Over 300,000 Australians have glaucoma. While it is more common as people age, it can occur at any age. As our population becomes older, the proportion of glaucoma patients is increasing.
Diagnosing glaucoma is a complex process and involves accumulating enough evidence to make a positive diagnosis and set the target intra-ocular pressure required to prevent glaucoma damage.
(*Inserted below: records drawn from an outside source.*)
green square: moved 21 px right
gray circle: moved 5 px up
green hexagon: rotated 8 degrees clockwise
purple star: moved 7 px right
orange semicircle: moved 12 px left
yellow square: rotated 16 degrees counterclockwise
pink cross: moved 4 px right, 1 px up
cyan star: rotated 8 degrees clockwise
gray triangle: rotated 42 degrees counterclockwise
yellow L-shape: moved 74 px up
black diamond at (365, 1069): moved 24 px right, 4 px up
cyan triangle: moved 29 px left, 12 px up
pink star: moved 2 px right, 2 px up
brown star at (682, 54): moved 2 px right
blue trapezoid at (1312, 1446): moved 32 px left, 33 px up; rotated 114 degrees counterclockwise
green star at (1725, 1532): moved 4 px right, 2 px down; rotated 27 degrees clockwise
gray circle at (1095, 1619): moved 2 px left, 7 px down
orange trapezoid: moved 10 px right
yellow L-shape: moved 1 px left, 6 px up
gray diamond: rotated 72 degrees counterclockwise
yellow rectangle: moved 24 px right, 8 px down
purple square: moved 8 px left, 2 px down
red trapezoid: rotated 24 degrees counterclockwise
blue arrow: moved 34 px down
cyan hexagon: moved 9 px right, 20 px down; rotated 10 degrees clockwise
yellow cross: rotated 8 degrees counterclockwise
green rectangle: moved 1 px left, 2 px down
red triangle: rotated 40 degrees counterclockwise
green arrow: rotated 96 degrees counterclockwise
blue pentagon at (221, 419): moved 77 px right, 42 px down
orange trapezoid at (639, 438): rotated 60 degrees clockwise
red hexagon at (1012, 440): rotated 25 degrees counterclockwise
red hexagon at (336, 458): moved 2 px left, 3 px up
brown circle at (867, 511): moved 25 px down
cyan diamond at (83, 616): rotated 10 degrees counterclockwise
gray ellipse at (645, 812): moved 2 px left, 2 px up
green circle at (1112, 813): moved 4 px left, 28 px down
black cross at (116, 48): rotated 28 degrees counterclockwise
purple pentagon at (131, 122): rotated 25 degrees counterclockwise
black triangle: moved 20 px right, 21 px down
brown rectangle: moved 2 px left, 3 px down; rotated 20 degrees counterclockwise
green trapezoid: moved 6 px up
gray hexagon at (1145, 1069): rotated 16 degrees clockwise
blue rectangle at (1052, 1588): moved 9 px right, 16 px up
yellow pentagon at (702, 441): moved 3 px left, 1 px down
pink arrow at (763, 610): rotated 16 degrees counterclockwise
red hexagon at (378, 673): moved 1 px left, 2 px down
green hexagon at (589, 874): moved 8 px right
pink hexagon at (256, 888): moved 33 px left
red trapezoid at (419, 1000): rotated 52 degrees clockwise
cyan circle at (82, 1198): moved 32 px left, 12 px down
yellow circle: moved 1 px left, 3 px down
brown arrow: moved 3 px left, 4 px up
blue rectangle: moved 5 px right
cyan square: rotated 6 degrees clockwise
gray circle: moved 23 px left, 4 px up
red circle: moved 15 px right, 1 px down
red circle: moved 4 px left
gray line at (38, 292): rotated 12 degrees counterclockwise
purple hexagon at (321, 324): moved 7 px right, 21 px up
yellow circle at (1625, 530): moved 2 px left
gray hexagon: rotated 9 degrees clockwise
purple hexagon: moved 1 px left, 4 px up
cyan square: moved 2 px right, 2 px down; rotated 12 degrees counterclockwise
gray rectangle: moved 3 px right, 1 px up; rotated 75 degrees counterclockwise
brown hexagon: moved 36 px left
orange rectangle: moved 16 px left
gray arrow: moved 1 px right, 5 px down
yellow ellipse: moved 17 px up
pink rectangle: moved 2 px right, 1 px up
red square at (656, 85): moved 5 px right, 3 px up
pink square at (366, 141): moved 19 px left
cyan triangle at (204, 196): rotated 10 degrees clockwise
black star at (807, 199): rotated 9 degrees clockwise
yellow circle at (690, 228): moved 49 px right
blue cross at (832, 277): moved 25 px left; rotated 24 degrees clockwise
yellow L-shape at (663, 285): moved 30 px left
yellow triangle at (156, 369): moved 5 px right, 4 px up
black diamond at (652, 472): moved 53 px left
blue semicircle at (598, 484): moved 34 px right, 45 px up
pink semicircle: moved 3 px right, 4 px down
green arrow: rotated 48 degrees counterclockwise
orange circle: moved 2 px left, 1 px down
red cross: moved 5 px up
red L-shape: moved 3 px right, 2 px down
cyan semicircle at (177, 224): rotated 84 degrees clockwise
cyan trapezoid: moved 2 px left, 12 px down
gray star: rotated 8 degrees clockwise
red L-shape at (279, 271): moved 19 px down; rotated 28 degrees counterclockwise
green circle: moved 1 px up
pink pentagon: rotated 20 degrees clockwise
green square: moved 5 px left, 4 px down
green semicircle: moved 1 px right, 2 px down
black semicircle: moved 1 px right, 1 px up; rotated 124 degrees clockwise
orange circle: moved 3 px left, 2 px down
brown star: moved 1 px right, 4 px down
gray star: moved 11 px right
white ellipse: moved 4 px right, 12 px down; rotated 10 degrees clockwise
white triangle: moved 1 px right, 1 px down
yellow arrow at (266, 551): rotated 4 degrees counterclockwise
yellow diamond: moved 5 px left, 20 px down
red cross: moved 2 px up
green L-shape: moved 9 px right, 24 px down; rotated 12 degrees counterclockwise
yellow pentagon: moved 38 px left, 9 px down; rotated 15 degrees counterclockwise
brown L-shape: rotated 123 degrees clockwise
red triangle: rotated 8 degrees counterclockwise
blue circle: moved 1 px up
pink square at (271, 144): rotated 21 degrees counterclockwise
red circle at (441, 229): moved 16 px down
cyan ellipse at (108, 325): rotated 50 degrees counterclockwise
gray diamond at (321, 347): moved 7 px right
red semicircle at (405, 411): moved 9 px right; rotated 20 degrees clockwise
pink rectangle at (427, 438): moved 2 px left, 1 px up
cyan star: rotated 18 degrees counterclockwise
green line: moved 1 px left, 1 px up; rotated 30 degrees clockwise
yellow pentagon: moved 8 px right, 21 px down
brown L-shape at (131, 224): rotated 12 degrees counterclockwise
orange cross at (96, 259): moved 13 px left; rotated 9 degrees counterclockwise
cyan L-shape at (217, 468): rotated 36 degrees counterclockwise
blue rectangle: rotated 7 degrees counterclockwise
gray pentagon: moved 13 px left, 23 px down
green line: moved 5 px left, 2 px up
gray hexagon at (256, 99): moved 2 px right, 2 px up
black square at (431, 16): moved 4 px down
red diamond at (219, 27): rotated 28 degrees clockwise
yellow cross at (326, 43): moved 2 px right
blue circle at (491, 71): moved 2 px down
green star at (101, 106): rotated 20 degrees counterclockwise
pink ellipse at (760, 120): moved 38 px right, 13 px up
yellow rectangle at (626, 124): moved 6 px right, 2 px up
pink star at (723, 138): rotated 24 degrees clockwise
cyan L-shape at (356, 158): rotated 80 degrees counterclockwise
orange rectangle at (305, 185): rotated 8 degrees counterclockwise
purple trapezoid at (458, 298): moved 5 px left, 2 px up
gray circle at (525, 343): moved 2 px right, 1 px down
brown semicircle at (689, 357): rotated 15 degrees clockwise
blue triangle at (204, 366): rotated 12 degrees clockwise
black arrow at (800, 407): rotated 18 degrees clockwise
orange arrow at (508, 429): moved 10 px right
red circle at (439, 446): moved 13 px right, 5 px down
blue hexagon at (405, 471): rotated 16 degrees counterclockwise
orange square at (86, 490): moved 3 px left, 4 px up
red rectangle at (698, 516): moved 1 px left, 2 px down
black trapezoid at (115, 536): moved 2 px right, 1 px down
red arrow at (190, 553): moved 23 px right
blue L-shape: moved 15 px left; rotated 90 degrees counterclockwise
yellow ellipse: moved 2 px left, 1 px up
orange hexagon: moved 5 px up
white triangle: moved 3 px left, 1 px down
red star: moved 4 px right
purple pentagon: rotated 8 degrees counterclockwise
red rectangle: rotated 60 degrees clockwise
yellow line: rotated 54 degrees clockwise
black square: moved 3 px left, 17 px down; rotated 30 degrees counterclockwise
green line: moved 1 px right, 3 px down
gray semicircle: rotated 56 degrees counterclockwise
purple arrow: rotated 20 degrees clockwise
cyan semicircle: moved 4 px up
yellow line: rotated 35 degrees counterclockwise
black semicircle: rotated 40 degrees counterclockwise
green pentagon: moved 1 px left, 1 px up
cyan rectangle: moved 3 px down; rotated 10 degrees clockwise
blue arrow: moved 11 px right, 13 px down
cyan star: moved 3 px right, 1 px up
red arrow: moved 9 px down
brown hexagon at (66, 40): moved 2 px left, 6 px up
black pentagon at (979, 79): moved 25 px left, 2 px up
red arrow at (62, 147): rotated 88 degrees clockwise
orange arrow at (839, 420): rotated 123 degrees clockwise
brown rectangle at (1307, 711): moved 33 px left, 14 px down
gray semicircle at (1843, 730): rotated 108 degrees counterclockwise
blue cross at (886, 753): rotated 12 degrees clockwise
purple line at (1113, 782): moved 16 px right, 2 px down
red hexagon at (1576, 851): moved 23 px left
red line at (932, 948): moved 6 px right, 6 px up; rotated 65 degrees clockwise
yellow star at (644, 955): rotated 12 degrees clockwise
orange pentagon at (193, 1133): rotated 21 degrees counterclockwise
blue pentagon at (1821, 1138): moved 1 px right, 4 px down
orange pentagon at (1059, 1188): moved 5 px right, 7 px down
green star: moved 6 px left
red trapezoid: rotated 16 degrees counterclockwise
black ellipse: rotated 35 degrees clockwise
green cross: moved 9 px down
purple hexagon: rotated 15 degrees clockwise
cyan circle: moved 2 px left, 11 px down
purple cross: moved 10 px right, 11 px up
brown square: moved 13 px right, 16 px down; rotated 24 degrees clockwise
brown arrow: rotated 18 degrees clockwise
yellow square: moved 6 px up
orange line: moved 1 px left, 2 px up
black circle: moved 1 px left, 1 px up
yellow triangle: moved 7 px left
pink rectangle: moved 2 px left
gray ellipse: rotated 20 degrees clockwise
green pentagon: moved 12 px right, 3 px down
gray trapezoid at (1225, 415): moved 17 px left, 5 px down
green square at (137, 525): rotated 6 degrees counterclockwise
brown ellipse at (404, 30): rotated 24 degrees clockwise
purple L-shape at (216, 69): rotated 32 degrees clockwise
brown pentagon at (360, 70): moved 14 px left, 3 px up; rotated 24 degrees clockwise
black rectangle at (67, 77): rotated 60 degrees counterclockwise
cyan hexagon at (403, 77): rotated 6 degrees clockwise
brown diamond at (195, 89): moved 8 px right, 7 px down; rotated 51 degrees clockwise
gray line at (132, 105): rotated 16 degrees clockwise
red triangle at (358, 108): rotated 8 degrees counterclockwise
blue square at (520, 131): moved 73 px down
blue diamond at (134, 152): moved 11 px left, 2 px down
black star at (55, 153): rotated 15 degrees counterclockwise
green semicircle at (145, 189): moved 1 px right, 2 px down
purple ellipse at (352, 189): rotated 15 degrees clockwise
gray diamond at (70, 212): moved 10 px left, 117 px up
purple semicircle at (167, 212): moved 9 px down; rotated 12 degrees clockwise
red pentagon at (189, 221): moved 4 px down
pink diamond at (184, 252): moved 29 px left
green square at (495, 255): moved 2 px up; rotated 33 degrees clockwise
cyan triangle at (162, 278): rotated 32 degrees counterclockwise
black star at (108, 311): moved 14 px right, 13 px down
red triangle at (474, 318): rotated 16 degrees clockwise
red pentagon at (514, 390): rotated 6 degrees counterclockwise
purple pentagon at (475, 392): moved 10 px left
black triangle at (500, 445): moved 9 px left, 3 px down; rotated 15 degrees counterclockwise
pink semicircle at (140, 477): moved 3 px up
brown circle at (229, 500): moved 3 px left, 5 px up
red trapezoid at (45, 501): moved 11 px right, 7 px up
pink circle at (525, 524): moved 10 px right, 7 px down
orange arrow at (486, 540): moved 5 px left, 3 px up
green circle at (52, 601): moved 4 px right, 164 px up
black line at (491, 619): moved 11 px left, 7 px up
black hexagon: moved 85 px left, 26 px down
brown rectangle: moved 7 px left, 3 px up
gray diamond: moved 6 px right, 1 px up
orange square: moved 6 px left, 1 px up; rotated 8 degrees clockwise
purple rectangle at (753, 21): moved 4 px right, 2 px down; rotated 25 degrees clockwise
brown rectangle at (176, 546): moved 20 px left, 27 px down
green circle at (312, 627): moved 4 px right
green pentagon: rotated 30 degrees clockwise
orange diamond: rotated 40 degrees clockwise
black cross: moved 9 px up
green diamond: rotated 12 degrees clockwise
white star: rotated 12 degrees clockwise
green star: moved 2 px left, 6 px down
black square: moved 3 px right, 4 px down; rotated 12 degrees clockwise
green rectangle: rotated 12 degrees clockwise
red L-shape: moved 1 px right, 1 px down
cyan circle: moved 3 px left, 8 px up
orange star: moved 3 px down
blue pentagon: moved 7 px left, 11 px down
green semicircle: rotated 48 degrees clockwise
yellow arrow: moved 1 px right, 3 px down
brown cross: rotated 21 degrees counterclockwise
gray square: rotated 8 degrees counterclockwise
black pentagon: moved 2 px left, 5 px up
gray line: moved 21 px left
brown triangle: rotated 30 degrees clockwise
1) Optic disc photographs:
We have a digital non-mydriatic Kowa fundus camera which takes excellent photographs of the optic discs. This is the “gold standard” diagnostic test in diagnosing glaucoma and is an essential tool in monitoring glaucoma progression.
2) Optic disc OCT:
The OCT measures the nerve-fibre layer surrounding the optic disc as the nerve spreads out onto the retinal surface. The ganglion cells are damaged in glaucoma and this can be picked up by the OCT. This is an excellent monitor of progressive disease and a baseline OCT is done at the time of diagnosis which serves as a baseline for future reference.
3) Humphrey Visual Field:
Glaucoma is a disease of the optic nerve which leads to progressive loss of peripheral visual field. The Visual Field test is an essential part of making the diagnosis of glaucoma. The machine tries to establish the threshold level of vision within the visual field and does this by flashing faint lights which the patient responds to. The test can be very frustrating as patients often complain that they feel “tricked” by the machine. As frustrating as it can be, it is the only way of establishing the functional loss caused by the disease.
The underlying cause of glaucoma is poorly understood. What we do know is that lowering the intra-ocular pressure (IOP) reduces the rate glaucoma damage in most cases.
IOP can be reduced using either:
1) Eyedrops (Single drop or multiple drops depending on disease severity)
2) Laser (SLT)
3) Surgery- Trabeculectomy
In most cases, glaucoma is controlled with drops alone. Drops can cause irritation and discomfort and may not reduce the IOP to a satisfactory level which would be an indication to use SLT laser.
SLT laser is relatively painless and is done in 2 sittings per eye. It is successful in lowering the IOP in most cases. There are few known side-effects of the laser and is a good option for someone who is struggling with eye drops alone.
Filtering/ Trabeculectomy surgery is reserved for advanced/poorly controlled glaucoma only. A hole is made in the casing of the eye and the eye fluid drains out through the back of the eye to form a filtering bleb on the eye. Trabeculectomy surgery is successful in most cases but is an invasive procedure which can lead to early and late infection in the eye.